__Work instruction__
Reading the listing below, count the lines that contain the word "KiCad" and give that count alone.

__Materials provided__
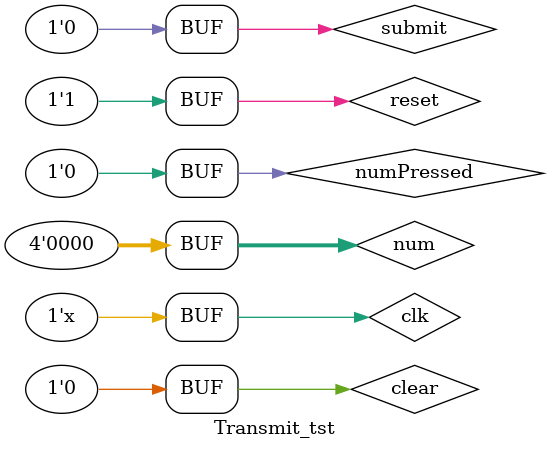
<source format=v>
`timescale 1 ns/ 1 ps
module Transmit_tst();

	parameter period = 2;
	reg clear;
	reg clk;
	reg [3:0] num;
	reg numPressed;
	reg reset;
	reg submit;

	wire [3:0]  num1;
	wire [3:0]  num2;
	wire [3:0]  num3;
	wire [3:0]  num4;
	wire txd;

	Transmit inst1 (
		.clear(clear),
		.clk(clk),
		.num(num),
		.num1(num1),
		.num2(num2),
		.num3(num3),
		.num4(num4),
		.numPressed(numPressed),
		.reset(reset),
		.submit(submit),
		.txd(txd)
	);

	always # (period / 2) clk = ~clk;

	initial begin
		clk = 0;
		reset = 0;
		num = 0;
		numPressed = 0;
		clear = 0;
		submit = 0;
		# period reset = 1;
		# period num = 8;
		numPressed = 1;
		# (period * 2) num = 0;
		numPressed = 0;
		# period submit = 1;
		# period submit = 0;
		# 70000;
		# period num = 1;
		numPressed = 1;
		# (period * 2) num = 0;
		numPressed = 0;
		
		# period num = 2;
		numPressed = 1;
		# (period * 2) num = 0;
		numPressed = 0;
		
		# period num = 3;
		numPressed = 1;
		# (period * 2) num = 0;
		numPressed = 0;
		
		#(period * 9) submit = 1;
		#(period * 2) submit = 0;
	end
endmodule

</source>
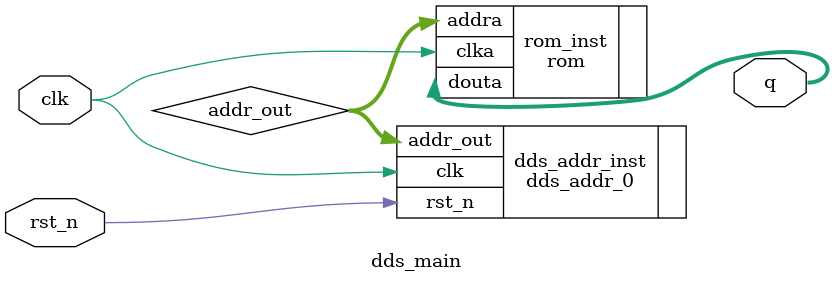
<source format=v>
`timescale 1ns / 1ps
module dds_main (clk, rst_n, q);
       input clk, rst_n;   //ÏµÍ³Ê±ÖÓ¸´Î»
       output [7:0] q;     //Êä³ö²¨ÐÎÊý¾Ý
       wire [7:0] addr_out;  //8Î»µØÖ·£¬¶ÔÓ¦µ½ROMÄÚµÄÊý¾Ý       
    
        /*****ÏàÎ»ÀÛ¼ÓÆ÷Ä£¿é*****/   
      dds_addr_0 dds_addr_inst (
         .clk(clk),            // input wire clk
         .rst_n(rst_n),        // input wire rst_n
         .addr_out(addr_out)  // output wire [7 : 0] addr_out
       );  

   /*****²¨ÐÎÊý¾ÝÄ£¿é*****/       
      rom rom_inst (
        .clka(clk),    // input wire clka
        .addra(addr_out),  // input wire [7 : 0] addra
        .douta(q)  // output wire [7 : 0] douta
      );
endmodule 
</source>
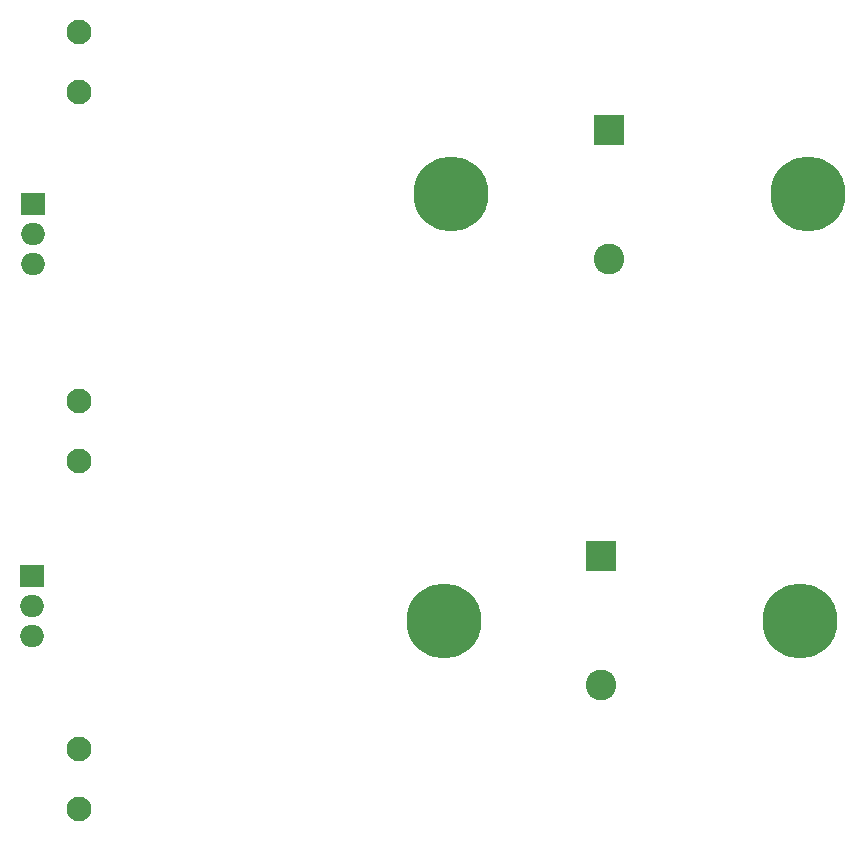
<source format=gbr>
%TF.GenerationSoftware,KiCad,Pcbnew,(6.0.5)*%
%TF.CreationDate,2023-07-06T17:20:31+08:00*%
%TF.ProjectId,compare,636f6d70-6172-4652-9e6b-696361645f70,rev?*%
%TF.SameCoordinates,Original*%
%TF.FileFunction,Soldermask,Bot*%
%TF.FilePolarity,Negative*%
%FSLAX46Y46*%
G04 Gerber Fmt 4.6, Leading zero omitted, Abs format (unit mm)*
G04 Created by KiCad (PCBNEW (6.0.5)) date 2023-07-06 17:20:31*
%MOMM*%
%LPD*%
G01*
G04 APERTURE LIST*
%ADD10C,2.100000*%
%ADD11R,2.600000X2.600000*%
%ADD12C,2.600000*%
%ADD13C,6.350000*%
%ADD14R,2.000000X1.905000*%
%ADD15O,2.000000X1.905000*%
G04 APERTURE END LIST*
D10*
%TO.C,J1*%
X115595400Y-67589399D03*
X115595400Y-62509399D03*
%TD*%
D11*
%TO.C,Q1*%
X159766000Y-106908599D03*
D12*
X159766000Y-117828599D03*
D13*
X146466000Y-112358599D03*
X176666000Y-112358599D03*
%TD*%
D14*
%TO.C,U2*%
X111670400Y-77114399D03*
D15*
X111670400Y-79654399D03*
X111670400Y-82194399D03*
%TD*%
D11*
%TO.C,Q2*%
X160429800Y-70826199D03*
D12*
X160429800Y-81746199D03*
D13*
X147129800Y-76276199D03*
X177329800Y-76276199D03*
%TD*%
D14*
%TO.C,U1*%
X111653200Y-108584999D03*
D15*
X111653200Y-111124999D03*
X111653200Y-113664999D03*
%TD*%
D10*
%TO.C,J2*%
X115595400Y-128269999D03*
X115595400Y-123189999D03*
%TD*%
%TO.C,J3*%
X115595400Y-98869499D03*
X115595400Y-93789499D03*
%TD*%
M02*

</source>
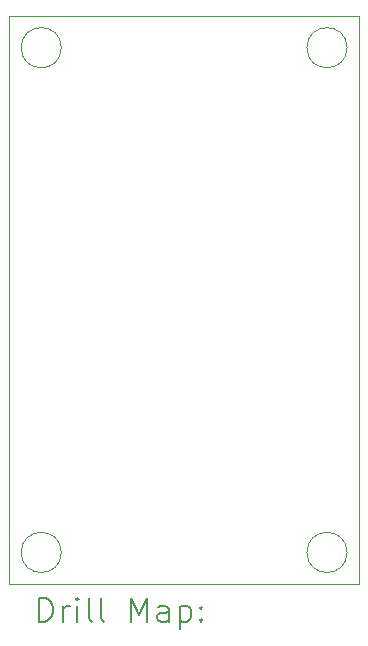
<source format=gbr>
%FSLAX45Y45*%
G04 Gerber Fmt 4.5, Leading zero omitted, Abs format (unit mm)*
G04 Created by KiCad (PCBNEW (6.0.2)) date 2022-09-22 18:34:34*
%MOMM*%
%LPD*%
G01*
G04 APERTURE LIST*
%TA.AperFunction,Profile*%
%ADD10C,0.100000*%
%TD*%
%ADD11C,0.200000*%
G04 APERTURE END LIST*
D10*
X14809800Y-12544300D02*
G75*
G03*
X14809800Y-12544300I-170000J0D01*
G01*
X12390700Y-12544300D02*
G75*
G03*
X12390700Y-12544300I-170000J0D01*
G01*
X14809800Y-8271000D02*
G75*
G03*
X14809800Y-8271000I-170000J0D01*
G01*
X11950700Y-8001000D02*
X14909800Y-8001000D01*
X14909800Y-8001000D02*
X14909800Y-12814300D01*
X14909800Y-12814300D02*
X11950700Y-12814300D01*
X11950700Y-12814300D02*
X11950700Y-8001000D01*
X12390700Y-8271000D02*
G75*
G03*
X12390700Y-8271000I-170000J0D01*
G01*
D11*
X12203319Y-13129776D02*
X12203319Y-12929776D01*
X12250938Y-12929776D01*
X12279509Y-12939300D01*
X12298557Y-12958348D01*
X12308081Y-12977395D01*
X12317605Y-13015490D01*
X12317605Y-13044062D01*
X12308081Y-13082157D01*
X12298557Y-13101205D01*
X12279509Y-13120252D01*
X12250938Y-13129776D01*
X12203319Y-13129776D01*
X12403319Y-13129776D02*
X12403319Y-12996443D01*
X12403319Y-13034538D02*
X12412843Y-13015490D01*
X12422367Y-13005967D01*
X12441414Y-12996443D01*
X12460462Y-12996443D01*
X12527128Y-13129776D02*
X12527128Y-12996443D01*
X12527128Y-12929776D02*
X12517605Y-12939300D01*
X12527128Y-12948824D01*
X12536652Y-12939300D01*
X12527128Y-12929776D01*
X12527128Y-12948824D01*
X12650938Y-13129776D02*
X12631890Y-13120252D01*
X12622367Y-13101205D01*
X12622367Y-12929776D01*
X12755700Y-13129776D02*
X12736652Y-13120252D01*
X12727128Y-13101205D01*
X12727128Y-12929776D01*
X12984271Y-13129776D02*
X12984271Y-12929776D01*
X13050938Y-13072633D01*
X13117605Y-12929776D01*
X13117605Y-13129776D01*
X13298557Y-13129776D02*
X13298557Y-13025014D01*
X13289033Y-13005967D01*
X13269986Y-12996443D01*
X13231890Y-12996443D01*
X13212843Y-13005967D01*
X13298557Y-13120252D02*
X13279509Y-13129776D01*
X13231890Y-13129776D01*
X13212843Y-13120252D01*
X13203319Y-13101205D01*
X13203319Y-13082157D01*
X13212843Y-13063109D01*
X13231890Y-13053586D01*
X13279509Y-13053586D01*
X13298557Y-13044062D01*
X13393795Y-12996443D02*
X13393795Y-13196443D01*
X13393795Y-13005967D02*
X13412843Y-12996443D01*
X13450938Y-12996443D01*
X13469986Y-13005967D01*
X13479509Y-13015490D01*
X13489033Y-13034538D01*
X13489033Y-13091681D01*
X13479509Y-13110728D01*
X13469986Y-13120252D01*
X13450938Y-13129776D01*
X13412843Y-13129776D01*
X13393795Y-13120252D01*
X13574748Y-13110728D02*
X13584271Y-13120252D01*
X13574748Y-13129776D01*
X13565224Y-13120252D01*
X13574748Y-13110728D01*
X13574748Y-13129776D01*
X13574748Y-13005967D02*
X13584271Y-13015490D01*
X13574748Y-13025014D01*
X13565224Y-13015490D01*
X13574748Y-13005967D01*
X13574748Y-13025014D01*
M02*

</source>
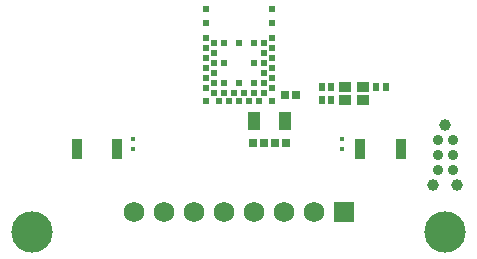
<source format=gts>
G04*
G04 #@! TF.GenerationSoftware,Altium Limited,Altium Designer,21.6.4 (81)*
G04*
G04 Layer_Color=8388736*
%FSLAX44Y44*%
%MOMM*%
G71*
G04*
G04 #@! TF.SameCoordinates,6379334F-7AA2-413A-8348-2233F6679C20*
G04*
G04*
G04 #@! TF.FilePolarity,Negative*
G04*
G01*
G75*
%ADD22C,0.8900*%
%ADD23R,0.7200X0.7200*%
%ADD24R,0.4500X0.4600*%
%ADD25R,0.6200X0.6500*%
%ADD26R,0.9000X1.8000*%
%ADD27R,0.5000X0.5000*%
%ADD28R,1.1000X1.6500*%
%ADD29R,1.1000X0.9000*%
%ADD30C,1.0000*%
%ADD31C,3.5000*%
%ADD32C,1.7500*%
%ADD33R,1.7500X1.7500*%
D22*
X381250Y77250D02*
D03*
X368550D02*
D03*
X381250Y89950D02*
D03*
X368550D02*
D03*
X381250Y102650D02*
D03*
X368550D02*
D03*
D23*
X248500Y141000D02*
D03*
X239500D02*
D03*
X221000Y100250D02*
D03*
X212000D02*
D03*
X230750D02*
D03*
X239750D02*
D03*
D24*
X287250Y95500D02*
D03*
Y103900D02*
D03*
X110500Y103950D02*
D03*
Y95550D02*
D03*
D25*
X270500Y148000D02*
D03*
X278500D02*
D03*
Y137000D02*
D03*
X270500D02*
D03*
X316500Y148000D02*
D03*
X324500D02*
D03*
D26*
X337000Y95500D02*
D03*
X303000D02*
D03*
X97000D02*
D03*
X63000D02*
D03*
D27*
X212750Y151250D02*
D03*
X187250D02*
D03*
Y185250D02*
D03*
X227750Y201750D02*
D03*
X221250Y185250D02*
D03*
Y176750D02*
D03*
Y168250D02*
D03*
X212750D02*
D03*
X200000Y151250D02*
D03*
X187250Y168250D02*
D03*
X227750Y214000D02*
D03*
Y189500D02*
D03*
Y181000D02*
D03*
Y172500D02*
D03*
Y164000D02*
D03*
X221250Y151250D02*
D03*
X227750Y136250D02*
D03*
X217000D02*
D03*
X208500D02*
D03*
X200000D02*
D03*
X191500D02*
D03*
X221250Y159750D02*
D03*
X227750Y155500D02*
D03*
Y147000D02*
D03*
X221250Y142750D02*
D03*
X212750D02*
D03*
X204250D02*
D03*
X195750D02*
D03*
X187250D02*
D03*
X183000Y136250D02*
D03*
X172250Y214000D02*
D03*
Y201750D02*
D03*
Y189500D02*
D03*
Y181000D02*
D03*
Y172500D02*
D03*
Y164000D02*
D03*
Y155500D02*
D03*
Y147000D02*
D03*
Y136250D02*
D03*
X178750Y185250D02*
D03*
Y176750D02*
D03*
Y168250D02*
D03*
Y159750D02*
D03*
Y151250D02*
D03*
Y142750D02*
D03*
X212750Y185250D02*
D03*
X200000D02*
D03*
D28*
X238750Y118750D02*
D03*
X212750D02*
D03*
D29*
X305000Y137000D02*
D03*
X290000D02*
D03*
Y148000D02*
D03*
X305000D02*
D03*
D30*
X364740Y64550D02*
D03*
X385060D02*
D03*
X374900Y115350D02*
D03*
D31*
X375000Y25000D02*
D03*
X25000D02*
D03*
D32*
X111100Y41700D02*
D03*
X136500D02*
D03*
X238100D02*
D03*
X263500D02*
D03*
X212700D02*
D03*
X187300D02*
D03*
X161900D02*
D03*
D33*
X288900D02*
D03*
M02*

</source>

__Response box__
3